We'll walk a quarter mile, a procession of vets, horses, vintage cars, fire trucks, band members, and lots of kids. This year there will probably be fewer than 40 veterans in the parade. Our ranks dwindle as WWII vets pass away one by one. SFC Walt Terrell, who marched two summers ago, died the winter before last. Russell Fessenden helped rejuvenate Europe by working on the Marshall Plan 55 years ago; Russ died last winter. We'll miss them both, but we're counting on Doug Cranson to march snappily, his submariner's uniform as trim as when he first wore it, back in the `50s.
Horses and children will jump nervously as guns go off. (So will some of the vets, like me; I'll twitch reflexively, thinking "Incoming!") In an otherwise tranquil day, those shots are the only visceral reminders of what war really is: surprise, fear, and shock.
We'll remember the fallen. We'll hear a speech positing that defending democratic ideals sometimes requires armed struggle. The high school band will play, and Taps will reverberate in a mournful trumpet duet.
After a brief march to the Civil War Monument, schoolchildren will recite the Gettysburg Address. Here's my favorite part: " ...a nation conceived in liberty and dedicated to the proposition that all men are created equal. Today we are engaged in a great war, testing whether that nation, or any nation, so conceived and so dedicated, can long endure...."
Just a few feet away, we can see a dozen graves of local men who died during that frightful war, many from disease.
Then we'll walk back to town for potluck supper at the Congo Church.

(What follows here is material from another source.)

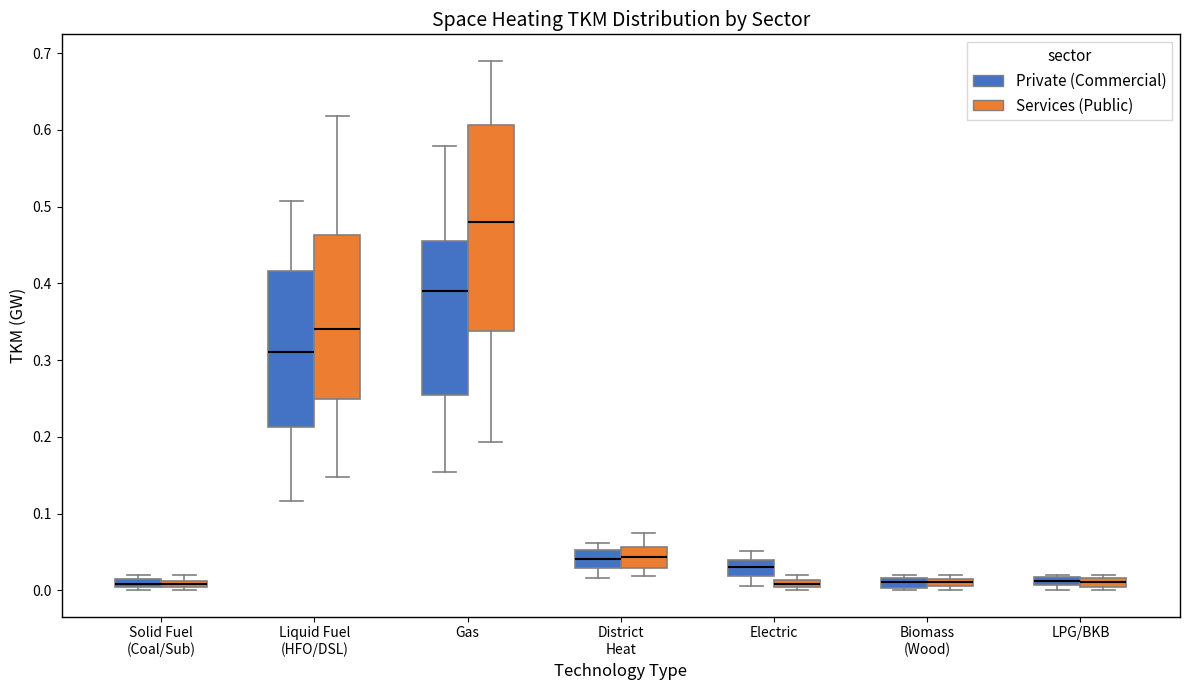

Which box has the highest median line?

Gas (Services (Public))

Along with freedom and the Bill of Rights, our nation's best claim to fame may be that we fight only occasionally, and we pick our squabbles carefully--my war to the contrary and notwithstanding. Thus we refrain from becoming a cruel, warlike state, despite our stupendous powers. For a century and a half, our town's citizen-soldiers have gone far away to do their fighting. Here in Ashfield, as in towns and cities across the land, our homes have been peaceful so long that we've lost personal touch with how calamitous war is. That's good. It doesn't take long to learn how brutal war is when you experience it firsthand. That kind of insight is best avoided, if you have a choice.
Combat veterans have learned one lesson with searing intensity: Every war, even those that history deems necessary, is a tragedy for civilian victims and warriors alike. We must work as hard as we know how to avoid them.
Because the military serves democracy rather than the other way around in our society, the highest praise we give our war dead may be the quiet, plainspoken way we attend their memories.